I want to find the 10 first Amicable Pair with only use of arrays, loops and conditions but I'm very new to java and programming in general

Question

I think I know how to enter the sum of division into cell on the array but stuck on how to compare between the arrays and print the 10 pairs.

My code so far:

public static void main(String[] args) {
    int sum1=0,sum2=0;
    int[] arr1=new int[67000];
    int[] arr2=new int[67000];
    for(int i =0;i<=10;i++){
        for(int j =1;j<arr1.length;j++){
            for(int k =0;k<j;k++){
                if(j%k==0){
                    sum1+=k;
                }
            }arr1[j]=sum1;
        }
        for(int j =1;j<arr2.length;j++){
            for(int k =0;k<j;k++){
                if(j%k==0){
                    sum2+=k;
                }
            }arr2[j]=sum2;
        }
    }

} 

Answer 1

You are calculating the same values in both the arrays. Just create the array once.

for (int j = 2; j < arr.length; j++) {
    int sum = 0;
    for (int k = 1; k < j; k++) {
        if (j % k == 0) {
            sum += k;
        }
    }
    arr[j] = sum;
}

Now, here, arr[n] is the sum of the proper divisors of a number n .
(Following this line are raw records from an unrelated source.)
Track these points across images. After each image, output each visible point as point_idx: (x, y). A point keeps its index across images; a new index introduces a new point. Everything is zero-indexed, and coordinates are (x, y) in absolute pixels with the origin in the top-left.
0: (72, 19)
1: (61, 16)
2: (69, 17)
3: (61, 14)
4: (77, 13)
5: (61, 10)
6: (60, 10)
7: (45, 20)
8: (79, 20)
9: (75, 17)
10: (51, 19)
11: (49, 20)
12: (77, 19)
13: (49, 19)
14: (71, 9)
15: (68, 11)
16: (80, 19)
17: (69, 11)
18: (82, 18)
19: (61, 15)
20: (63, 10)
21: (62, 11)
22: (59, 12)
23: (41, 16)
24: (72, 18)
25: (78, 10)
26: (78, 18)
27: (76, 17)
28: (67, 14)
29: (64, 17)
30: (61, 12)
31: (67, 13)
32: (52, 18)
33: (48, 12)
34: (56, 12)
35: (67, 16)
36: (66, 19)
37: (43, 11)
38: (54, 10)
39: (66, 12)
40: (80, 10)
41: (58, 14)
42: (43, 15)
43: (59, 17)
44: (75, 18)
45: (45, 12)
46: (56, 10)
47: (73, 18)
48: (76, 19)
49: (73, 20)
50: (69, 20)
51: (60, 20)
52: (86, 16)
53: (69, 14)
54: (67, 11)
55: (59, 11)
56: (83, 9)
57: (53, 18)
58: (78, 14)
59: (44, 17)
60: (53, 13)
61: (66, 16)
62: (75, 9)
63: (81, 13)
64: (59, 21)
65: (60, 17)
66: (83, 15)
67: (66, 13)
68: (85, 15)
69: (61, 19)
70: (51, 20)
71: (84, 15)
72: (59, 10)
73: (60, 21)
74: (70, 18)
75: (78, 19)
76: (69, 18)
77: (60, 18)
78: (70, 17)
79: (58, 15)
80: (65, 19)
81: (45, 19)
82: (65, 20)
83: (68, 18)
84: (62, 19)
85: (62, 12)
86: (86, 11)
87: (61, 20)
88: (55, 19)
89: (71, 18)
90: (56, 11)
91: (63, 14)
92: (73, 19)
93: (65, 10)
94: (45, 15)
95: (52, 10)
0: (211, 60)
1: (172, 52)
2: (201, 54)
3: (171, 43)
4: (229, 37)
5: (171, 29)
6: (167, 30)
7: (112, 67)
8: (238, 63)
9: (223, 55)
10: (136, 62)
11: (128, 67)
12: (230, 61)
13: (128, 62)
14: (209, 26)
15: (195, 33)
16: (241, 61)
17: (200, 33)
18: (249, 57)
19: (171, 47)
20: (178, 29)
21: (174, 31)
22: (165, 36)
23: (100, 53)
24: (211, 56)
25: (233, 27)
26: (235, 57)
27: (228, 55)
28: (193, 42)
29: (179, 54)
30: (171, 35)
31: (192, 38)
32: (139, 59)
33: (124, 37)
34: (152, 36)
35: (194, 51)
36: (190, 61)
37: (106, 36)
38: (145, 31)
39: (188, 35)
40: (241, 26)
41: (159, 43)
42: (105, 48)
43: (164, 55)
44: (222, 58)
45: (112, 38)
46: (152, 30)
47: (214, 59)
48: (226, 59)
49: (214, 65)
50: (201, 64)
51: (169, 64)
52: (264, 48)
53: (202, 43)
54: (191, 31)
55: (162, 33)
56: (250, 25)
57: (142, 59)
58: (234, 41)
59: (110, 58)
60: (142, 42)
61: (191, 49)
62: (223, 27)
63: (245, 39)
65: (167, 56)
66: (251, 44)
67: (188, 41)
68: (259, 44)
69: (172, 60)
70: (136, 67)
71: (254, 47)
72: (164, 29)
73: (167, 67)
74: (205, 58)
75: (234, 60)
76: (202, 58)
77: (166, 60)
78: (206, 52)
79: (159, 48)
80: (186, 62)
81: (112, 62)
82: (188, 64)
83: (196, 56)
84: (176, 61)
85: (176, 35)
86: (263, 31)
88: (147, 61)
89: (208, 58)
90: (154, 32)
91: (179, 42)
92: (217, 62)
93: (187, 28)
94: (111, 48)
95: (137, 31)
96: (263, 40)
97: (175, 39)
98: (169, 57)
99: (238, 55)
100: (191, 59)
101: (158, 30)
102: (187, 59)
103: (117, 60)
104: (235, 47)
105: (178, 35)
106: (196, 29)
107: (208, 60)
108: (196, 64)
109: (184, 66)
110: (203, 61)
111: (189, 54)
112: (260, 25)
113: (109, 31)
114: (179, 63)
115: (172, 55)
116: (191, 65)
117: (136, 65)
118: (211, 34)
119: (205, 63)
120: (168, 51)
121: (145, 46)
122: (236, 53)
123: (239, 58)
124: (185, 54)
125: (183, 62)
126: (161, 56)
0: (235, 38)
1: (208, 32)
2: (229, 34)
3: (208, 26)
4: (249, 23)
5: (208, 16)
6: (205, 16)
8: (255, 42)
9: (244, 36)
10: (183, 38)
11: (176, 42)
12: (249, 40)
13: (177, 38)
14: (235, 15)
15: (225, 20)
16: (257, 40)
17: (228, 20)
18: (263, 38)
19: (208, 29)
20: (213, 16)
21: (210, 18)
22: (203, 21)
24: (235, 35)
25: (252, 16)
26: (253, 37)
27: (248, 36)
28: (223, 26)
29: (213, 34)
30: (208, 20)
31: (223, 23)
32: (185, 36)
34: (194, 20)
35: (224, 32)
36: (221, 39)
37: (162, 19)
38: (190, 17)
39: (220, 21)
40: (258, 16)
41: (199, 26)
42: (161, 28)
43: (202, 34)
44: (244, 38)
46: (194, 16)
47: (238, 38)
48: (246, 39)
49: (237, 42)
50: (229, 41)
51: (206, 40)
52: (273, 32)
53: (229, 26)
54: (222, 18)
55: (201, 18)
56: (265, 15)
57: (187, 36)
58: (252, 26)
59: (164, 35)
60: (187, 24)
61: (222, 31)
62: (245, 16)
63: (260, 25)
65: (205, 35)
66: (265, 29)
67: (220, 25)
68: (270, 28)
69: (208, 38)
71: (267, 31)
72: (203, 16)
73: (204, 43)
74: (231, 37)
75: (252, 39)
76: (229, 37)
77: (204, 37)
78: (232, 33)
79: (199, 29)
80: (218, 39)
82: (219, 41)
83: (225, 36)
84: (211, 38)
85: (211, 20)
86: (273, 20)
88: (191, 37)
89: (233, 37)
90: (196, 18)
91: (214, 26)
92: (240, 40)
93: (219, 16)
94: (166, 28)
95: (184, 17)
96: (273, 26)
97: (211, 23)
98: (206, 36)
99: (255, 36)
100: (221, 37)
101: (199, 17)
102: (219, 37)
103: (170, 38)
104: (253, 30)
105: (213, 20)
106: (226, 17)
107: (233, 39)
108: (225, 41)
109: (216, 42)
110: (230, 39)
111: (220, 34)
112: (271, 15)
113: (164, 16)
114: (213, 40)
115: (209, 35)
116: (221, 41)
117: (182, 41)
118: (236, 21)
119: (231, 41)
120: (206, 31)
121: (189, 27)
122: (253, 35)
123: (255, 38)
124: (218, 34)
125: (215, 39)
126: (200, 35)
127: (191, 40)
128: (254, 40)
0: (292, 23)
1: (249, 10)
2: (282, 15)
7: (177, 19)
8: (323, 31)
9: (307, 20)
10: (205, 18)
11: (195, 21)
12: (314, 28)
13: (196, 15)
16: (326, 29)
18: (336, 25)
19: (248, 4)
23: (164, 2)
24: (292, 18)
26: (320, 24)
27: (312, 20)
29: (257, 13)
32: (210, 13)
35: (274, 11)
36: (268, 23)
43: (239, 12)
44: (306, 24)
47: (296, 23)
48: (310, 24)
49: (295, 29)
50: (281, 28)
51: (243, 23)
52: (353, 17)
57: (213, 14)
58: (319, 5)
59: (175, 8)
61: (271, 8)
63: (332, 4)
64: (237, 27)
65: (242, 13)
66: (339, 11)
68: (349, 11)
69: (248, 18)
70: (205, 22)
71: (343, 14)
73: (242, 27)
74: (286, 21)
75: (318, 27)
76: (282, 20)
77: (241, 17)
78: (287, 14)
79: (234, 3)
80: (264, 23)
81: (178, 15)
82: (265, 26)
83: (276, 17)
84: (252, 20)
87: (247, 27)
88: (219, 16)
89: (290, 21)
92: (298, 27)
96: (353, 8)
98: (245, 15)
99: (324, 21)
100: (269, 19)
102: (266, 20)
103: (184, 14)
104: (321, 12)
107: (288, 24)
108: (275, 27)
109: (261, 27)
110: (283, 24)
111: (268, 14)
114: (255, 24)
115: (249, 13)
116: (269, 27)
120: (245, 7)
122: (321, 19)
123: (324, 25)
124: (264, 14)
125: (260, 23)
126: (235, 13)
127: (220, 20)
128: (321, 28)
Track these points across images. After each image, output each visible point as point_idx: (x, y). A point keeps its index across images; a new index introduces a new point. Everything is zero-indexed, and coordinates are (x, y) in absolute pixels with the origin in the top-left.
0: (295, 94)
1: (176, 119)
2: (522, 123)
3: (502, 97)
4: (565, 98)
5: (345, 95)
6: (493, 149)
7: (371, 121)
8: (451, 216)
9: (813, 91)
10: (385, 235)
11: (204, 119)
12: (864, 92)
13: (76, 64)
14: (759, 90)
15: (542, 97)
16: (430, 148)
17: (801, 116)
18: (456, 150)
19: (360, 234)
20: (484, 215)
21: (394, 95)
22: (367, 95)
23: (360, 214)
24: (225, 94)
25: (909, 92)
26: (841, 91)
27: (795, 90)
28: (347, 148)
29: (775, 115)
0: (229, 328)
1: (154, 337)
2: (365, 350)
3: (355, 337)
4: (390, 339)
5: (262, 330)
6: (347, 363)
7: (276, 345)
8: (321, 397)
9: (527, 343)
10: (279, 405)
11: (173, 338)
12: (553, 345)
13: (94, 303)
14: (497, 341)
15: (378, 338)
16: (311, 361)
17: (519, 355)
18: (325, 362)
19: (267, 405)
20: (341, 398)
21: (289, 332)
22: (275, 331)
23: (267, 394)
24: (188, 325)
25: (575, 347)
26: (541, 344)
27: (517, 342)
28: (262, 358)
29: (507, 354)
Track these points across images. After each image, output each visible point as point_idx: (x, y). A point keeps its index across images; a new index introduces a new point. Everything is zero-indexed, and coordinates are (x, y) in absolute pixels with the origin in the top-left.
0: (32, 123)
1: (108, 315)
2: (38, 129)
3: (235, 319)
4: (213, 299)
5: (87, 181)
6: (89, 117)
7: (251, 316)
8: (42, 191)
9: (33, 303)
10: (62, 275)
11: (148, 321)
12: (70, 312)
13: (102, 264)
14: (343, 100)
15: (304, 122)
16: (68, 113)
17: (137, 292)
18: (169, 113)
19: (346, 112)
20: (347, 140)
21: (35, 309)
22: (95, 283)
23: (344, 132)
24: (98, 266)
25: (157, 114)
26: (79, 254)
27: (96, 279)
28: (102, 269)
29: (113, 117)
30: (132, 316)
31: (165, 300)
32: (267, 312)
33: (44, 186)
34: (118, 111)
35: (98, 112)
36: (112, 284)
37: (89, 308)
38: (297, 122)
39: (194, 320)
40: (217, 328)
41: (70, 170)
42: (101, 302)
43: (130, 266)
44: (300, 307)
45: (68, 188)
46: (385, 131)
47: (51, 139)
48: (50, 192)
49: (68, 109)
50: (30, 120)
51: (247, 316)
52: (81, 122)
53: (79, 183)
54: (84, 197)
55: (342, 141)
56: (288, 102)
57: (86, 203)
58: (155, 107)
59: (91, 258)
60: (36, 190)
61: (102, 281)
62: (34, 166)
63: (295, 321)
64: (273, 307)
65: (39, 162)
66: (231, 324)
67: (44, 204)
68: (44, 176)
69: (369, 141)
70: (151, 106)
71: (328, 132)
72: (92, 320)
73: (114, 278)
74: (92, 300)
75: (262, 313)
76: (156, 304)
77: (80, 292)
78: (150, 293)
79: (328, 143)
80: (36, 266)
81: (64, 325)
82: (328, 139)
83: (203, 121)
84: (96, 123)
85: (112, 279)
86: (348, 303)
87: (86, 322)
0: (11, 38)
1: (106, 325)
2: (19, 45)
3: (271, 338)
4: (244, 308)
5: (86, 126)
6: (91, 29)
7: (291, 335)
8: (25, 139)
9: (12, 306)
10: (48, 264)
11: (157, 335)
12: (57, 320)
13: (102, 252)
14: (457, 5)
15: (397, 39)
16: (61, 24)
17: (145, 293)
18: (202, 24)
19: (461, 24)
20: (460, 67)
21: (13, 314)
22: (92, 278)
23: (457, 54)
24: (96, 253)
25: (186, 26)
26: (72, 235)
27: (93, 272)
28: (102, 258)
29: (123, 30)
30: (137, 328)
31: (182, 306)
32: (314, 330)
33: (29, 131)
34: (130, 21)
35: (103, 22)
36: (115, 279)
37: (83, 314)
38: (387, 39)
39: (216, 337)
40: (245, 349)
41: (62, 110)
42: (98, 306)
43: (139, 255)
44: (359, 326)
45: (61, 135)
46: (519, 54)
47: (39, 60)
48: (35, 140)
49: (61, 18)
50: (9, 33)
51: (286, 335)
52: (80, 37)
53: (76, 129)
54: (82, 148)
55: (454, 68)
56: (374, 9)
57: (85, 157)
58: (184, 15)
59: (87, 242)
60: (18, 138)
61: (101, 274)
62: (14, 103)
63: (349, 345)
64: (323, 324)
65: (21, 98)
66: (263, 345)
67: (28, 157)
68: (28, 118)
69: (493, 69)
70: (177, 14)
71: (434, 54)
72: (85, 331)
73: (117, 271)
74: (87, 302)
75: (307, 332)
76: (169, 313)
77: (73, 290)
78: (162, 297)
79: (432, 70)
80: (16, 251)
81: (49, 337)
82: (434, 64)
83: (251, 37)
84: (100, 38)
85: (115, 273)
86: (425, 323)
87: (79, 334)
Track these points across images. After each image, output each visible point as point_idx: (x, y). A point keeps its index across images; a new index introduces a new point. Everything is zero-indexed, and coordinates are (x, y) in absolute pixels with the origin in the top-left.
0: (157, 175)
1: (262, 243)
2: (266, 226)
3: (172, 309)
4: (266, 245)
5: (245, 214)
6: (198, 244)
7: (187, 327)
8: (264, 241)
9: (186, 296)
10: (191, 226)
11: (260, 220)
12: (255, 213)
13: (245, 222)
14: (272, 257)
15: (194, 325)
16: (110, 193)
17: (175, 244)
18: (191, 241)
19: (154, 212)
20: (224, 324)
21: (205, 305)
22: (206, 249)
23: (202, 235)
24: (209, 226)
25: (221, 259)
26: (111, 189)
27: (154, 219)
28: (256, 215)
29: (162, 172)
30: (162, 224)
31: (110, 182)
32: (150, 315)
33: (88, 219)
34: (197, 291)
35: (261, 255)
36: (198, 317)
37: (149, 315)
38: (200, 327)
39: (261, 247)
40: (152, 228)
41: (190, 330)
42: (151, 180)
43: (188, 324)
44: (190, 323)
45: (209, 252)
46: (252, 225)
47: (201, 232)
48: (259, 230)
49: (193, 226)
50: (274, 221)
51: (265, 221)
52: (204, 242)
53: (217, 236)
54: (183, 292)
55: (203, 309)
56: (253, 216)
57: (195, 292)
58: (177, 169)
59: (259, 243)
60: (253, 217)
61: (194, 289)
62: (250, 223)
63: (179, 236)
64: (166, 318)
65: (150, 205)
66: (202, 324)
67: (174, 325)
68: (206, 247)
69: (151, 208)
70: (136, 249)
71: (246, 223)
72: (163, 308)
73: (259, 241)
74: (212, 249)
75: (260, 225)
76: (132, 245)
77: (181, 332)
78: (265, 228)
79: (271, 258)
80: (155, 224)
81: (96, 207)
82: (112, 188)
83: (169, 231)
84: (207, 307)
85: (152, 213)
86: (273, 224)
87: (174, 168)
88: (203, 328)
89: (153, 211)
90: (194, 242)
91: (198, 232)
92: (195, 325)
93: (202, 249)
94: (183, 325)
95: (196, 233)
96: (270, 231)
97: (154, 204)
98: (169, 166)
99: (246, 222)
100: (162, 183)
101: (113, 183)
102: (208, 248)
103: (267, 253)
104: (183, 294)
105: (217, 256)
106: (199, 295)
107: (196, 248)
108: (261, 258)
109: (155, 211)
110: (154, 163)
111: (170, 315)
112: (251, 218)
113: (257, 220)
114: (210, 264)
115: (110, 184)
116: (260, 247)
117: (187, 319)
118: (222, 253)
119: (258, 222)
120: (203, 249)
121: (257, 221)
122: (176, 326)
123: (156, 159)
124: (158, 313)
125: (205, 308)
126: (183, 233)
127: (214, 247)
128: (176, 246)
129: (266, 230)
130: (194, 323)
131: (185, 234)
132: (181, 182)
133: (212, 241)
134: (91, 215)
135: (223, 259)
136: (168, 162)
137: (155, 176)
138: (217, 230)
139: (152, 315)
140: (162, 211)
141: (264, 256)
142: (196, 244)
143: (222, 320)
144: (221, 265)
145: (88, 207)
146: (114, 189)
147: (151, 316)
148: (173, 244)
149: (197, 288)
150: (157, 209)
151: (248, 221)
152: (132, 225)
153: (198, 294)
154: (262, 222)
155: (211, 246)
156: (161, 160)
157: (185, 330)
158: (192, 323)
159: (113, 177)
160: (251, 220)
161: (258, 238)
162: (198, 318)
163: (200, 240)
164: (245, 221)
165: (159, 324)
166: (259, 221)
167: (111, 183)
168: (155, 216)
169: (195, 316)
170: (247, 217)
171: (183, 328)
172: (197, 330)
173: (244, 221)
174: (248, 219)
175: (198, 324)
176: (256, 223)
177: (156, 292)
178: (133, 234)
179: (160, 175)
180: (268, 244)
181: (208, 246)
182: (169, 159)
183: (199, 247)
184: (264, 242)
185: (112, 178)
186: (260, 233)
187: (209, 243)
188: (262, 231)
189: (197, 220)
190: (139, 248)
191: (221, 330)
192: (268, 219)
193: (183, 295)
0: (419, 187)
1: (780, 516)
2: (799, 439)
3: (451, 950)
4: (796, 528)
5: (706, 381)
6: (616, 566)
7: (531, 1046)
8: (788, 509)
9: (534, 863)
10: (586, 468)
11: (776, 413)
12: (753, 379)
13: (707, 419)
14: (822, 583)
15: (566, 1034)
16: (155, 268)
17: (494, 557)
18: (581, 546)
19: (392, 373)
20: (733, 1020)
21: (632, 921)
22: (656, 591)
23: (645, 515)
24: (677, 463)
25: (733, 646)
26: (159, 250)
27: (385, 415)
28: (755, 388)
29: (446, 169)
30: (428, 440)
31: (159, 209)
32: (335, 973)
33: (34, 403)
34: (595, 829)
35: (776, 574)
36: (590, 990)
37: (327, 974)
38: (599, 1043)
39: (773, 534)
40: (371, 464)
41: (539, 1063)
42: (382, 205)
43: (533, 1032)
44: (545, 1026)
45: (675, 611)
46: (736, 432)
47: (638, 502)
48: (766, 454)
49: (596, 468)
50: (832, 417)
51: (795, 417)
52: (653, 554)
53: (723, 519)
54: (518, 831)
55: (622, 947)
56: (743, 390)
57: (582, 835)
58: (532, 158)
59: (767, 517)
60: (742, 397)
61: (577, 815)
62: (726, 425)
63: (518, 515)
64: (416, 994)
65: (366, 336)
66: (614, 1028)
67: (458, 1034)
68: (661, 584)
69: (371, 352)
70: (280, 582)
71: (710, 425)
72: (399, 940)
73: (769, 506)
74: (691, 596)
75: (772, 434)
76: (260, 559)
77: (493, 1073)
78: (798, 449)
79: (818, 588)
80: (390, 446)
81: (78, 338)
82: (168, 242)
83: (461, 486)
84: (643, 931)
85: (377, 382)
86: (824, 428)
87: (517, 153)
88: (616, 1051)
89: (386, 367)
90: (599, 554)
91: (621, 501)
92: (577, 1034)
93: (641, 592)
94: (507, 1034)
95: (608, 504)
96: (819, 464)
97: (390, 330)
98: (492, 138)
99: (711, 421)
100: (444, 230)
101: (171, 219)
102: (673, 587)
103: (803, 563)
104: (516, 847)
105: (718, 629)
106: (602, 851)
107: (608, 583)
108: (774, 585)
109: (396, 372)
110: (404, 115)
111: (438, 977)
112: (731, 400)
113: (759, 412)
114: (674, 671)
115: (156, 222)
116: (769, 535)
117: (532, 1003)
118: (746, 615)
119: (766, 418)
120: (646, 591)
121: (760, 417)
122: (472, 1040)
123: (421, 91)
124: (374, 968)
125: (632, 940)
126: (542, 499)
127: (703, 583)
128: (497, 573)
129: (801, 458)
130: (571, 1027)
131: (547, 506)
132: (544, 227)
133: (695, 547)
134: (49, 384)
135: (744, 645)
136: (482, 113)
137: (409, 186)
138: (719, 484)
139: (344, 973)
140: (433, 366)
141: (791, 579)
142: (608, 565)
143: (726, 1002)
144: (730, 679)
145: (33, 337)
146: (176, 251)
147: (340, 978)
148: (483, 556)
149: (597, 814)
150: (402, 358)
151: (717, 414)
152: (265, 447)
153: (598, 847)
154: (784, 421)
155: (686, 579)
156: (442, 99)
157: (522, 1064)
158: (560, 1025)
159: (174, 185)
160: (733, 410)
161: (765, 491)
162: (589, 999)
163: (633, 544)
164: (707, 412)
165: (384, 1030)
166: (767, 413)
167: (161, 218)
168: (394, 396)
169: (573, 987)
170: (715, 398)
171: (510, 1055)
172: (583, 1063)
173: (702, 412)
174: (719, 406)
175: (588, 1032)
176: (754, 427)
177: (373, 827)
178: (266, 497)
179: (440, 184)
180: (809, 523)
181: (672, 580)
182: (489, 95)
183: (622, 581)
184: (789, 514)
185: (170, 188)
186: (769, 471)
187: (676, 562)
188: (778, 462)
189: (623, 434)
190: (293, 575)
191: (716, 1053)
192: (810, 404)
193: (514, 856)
We can compare the pairs by looping through arr as:

int cnt = 0, first = 2;

while(cnt < 10) {
   int second = arr[first]; 
   if (second >= arr.length) {
        continue;
   }

   if (second > first) {
      if (first == arr[second]) {
          System.out.printf("%d %d\n", first, second);
          cnt++;
      }
   }
   first++;
   if (first >= arr.length) {
        break;
   }
}

The first check is to avoid overrunning the array index, the second > first check is to make sure we only look forward and not rediscover a pair twice.

And then the main check is first == arr[second] which is what amicable numbers are. What it's saying is that if the sum of divisors of the second number which in fact is the sum of divisors of the first number is the first number itself, then the numbers are amicable pairs.

Side Note: The program could probably be written in other better ways. For example when finding the sum, looping up to the square root of the number in question is enough as the divisors mirror each other.